_Exercise brief_:
Reproduce the data word for word from the line holding "left elbow: (887, 383, -30)" through the end of the data, including that line. Leave the pictures out of your answer.

_Exercise material_:
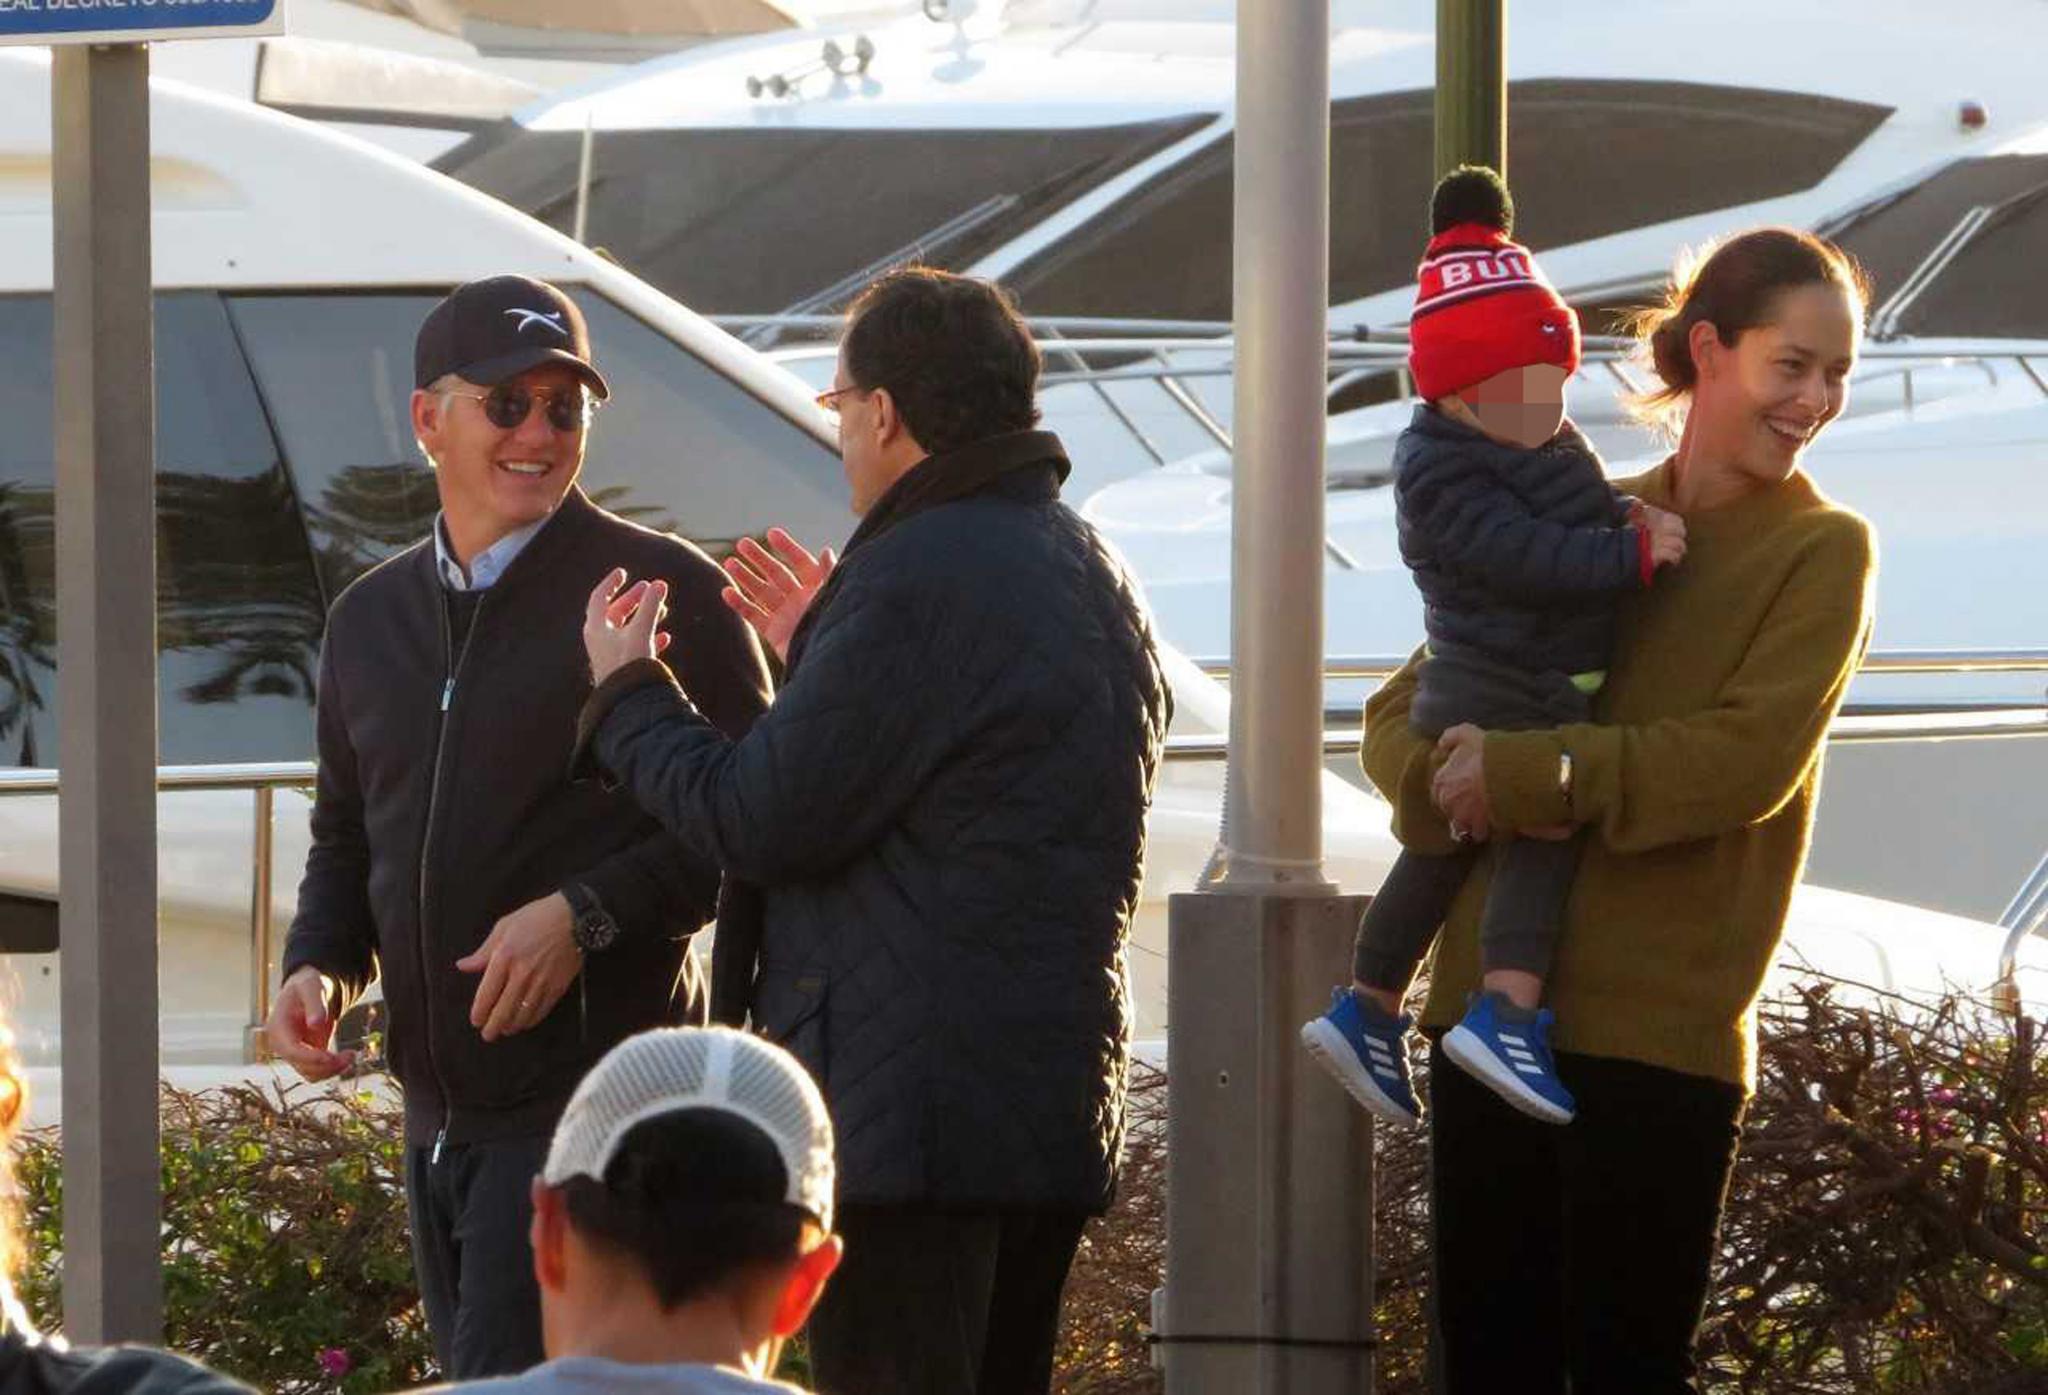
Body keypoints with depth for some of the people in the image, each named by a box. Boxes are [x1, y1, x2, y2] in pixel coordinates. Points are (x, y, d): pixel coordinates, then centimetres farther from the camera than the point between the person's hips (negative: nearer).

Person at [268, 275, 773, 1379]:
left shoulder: (662, 593, -4)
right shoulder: (370, 620, 15)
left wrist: (587, 913, -18)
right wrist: (317, 968, 6)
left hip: (591, 1092, -7)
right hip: (441, 1112, 7)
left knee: (505, 1384, -16)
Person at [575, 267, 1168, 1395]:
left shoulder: (920, 581, -15)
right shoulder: (1089, 575, 17)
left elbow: (761, 823, -14)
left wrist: (627, 696, 2)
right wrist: (825, 650, 33)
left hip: (912, 1110, -10)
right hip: (1063, 1102, 10)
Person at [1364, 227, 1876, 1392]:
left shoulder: (1821, 551, 0)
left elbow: (1752, 759, -13)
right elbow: (1399, 714, 14)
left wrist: (1534, 770, -18)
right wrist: (1449, 778, -10)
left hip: (1660, 1027, -5)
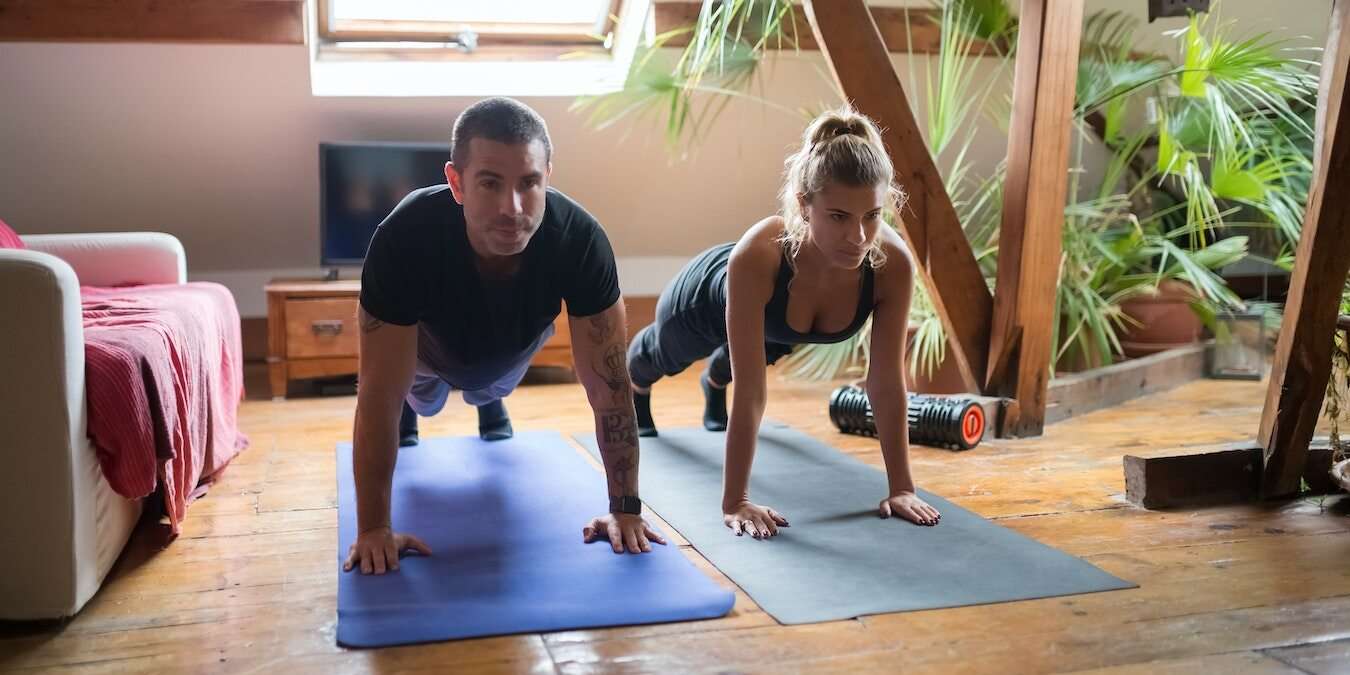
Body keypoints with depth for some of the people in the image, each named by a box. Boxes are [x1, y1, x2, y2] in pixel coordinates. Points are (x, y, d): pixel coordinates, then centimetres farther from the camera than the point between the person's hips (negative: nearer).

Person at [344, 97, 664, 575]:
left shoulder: (580, 240, -42)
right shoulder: (404, 239, -47)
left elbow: (608, 386, -35)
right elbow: (378, 394, -40)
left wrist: (625, 510, -34)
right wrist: (374, 528, -38)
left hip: (516, 342, 2)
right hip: (432, 342, -2)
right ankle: (410, 412, 60)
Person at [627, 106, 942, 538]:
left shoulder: (893, 263, -40)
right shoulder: (757, 256, -50)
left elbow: (887, 383, -30)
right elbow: (750, 393, -45)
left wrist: (902, 486, -26)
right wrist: (734, 501, -41)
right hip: (704, 299, -2)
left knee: (734, 362, 38)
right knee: (664, 358, 35)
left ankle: (713, 383, 76)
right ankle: (636, 388, 72)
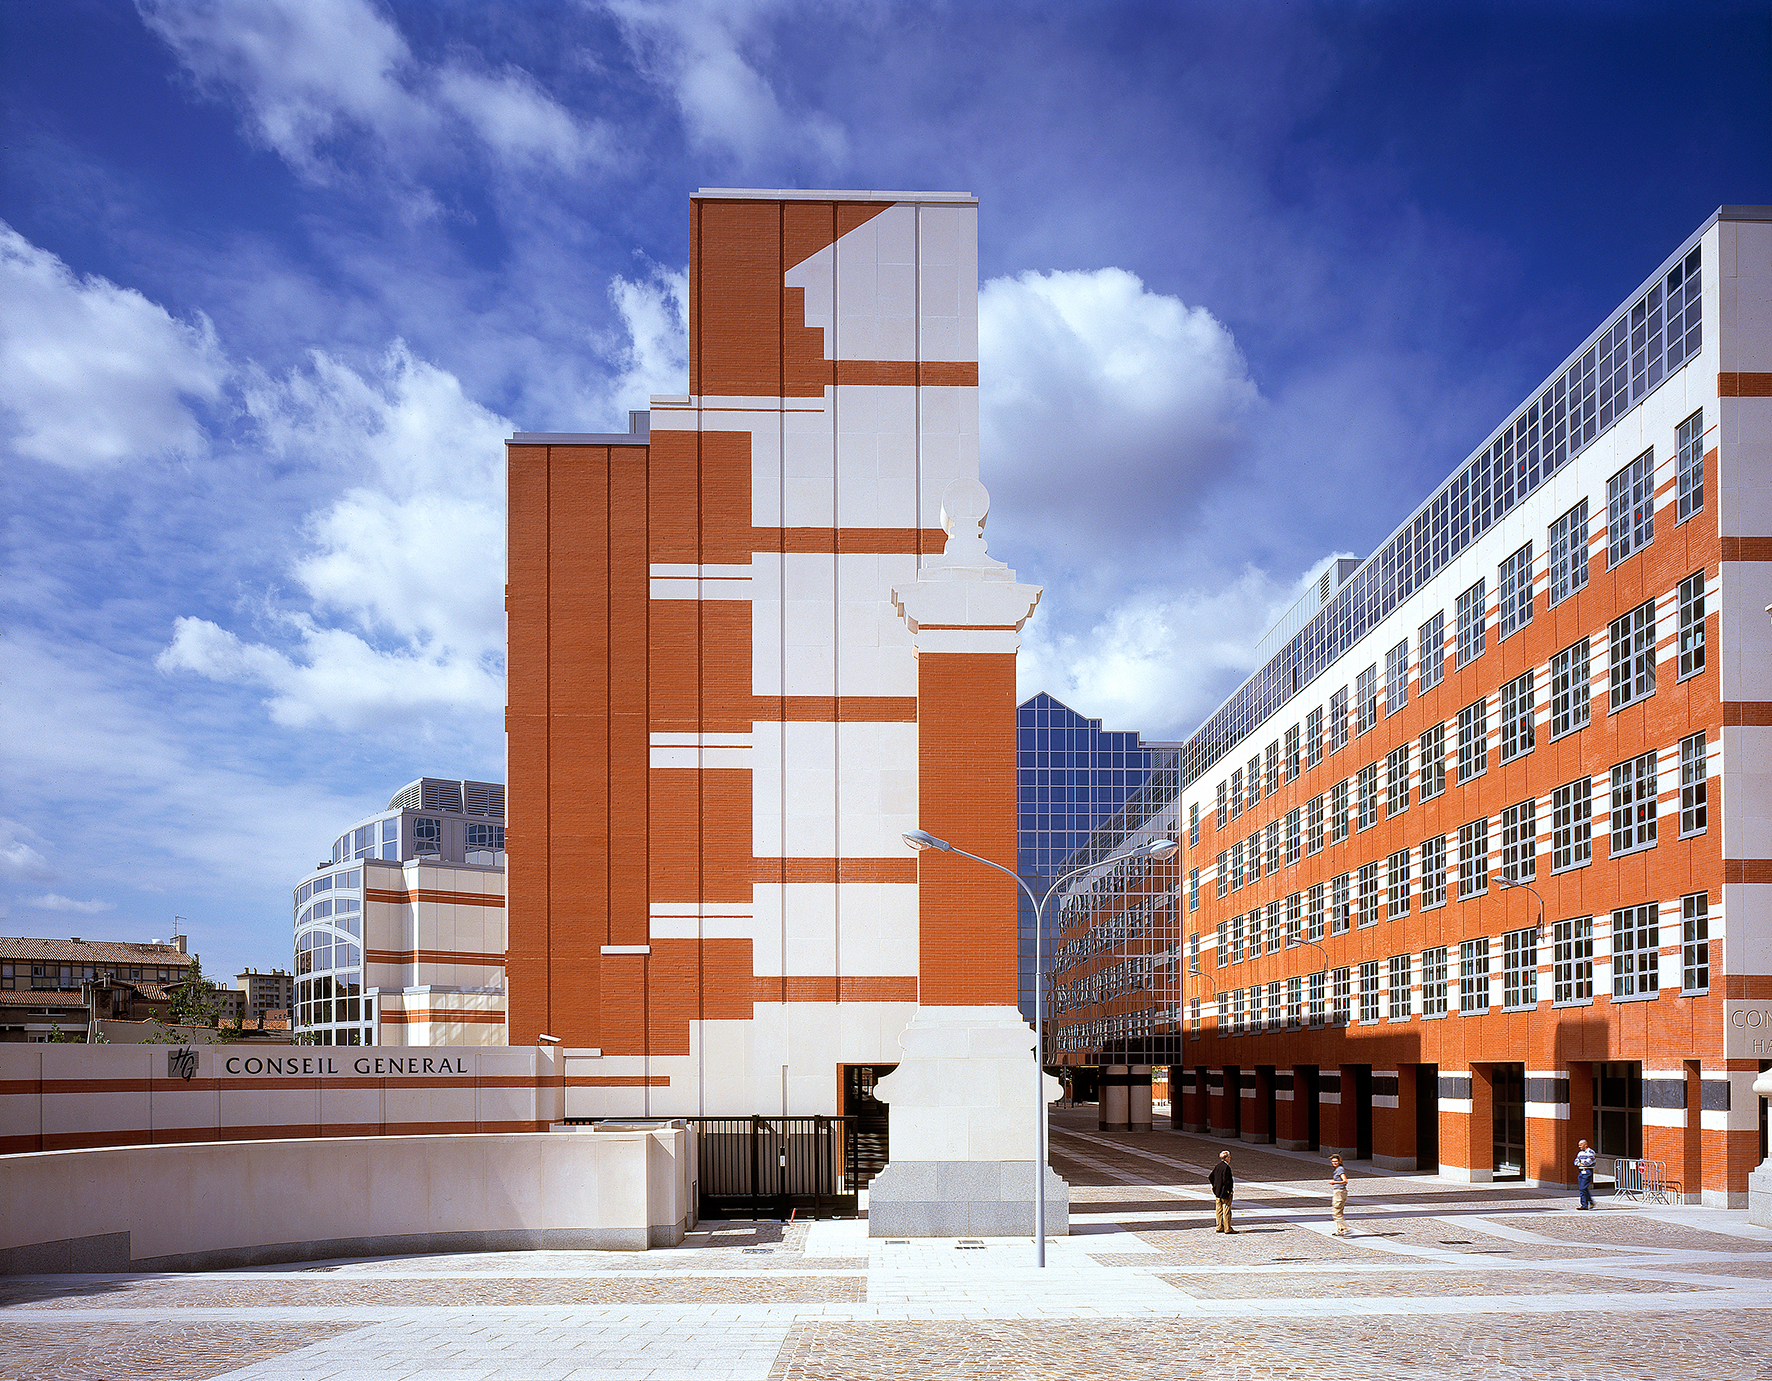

_Final answer_:
left elbow: (887, 383, -30)
right elbow: (750, 393, -45)
left wrist: (902, 486, -26)
right wrist: (734, 501, -41)
right hip: (704, 299, -2)
left knee: (734, 362, 38)
right knee: (664, 358, 35)
left ankle: (713, 383, 76)
right ankle: (636, 388, 72)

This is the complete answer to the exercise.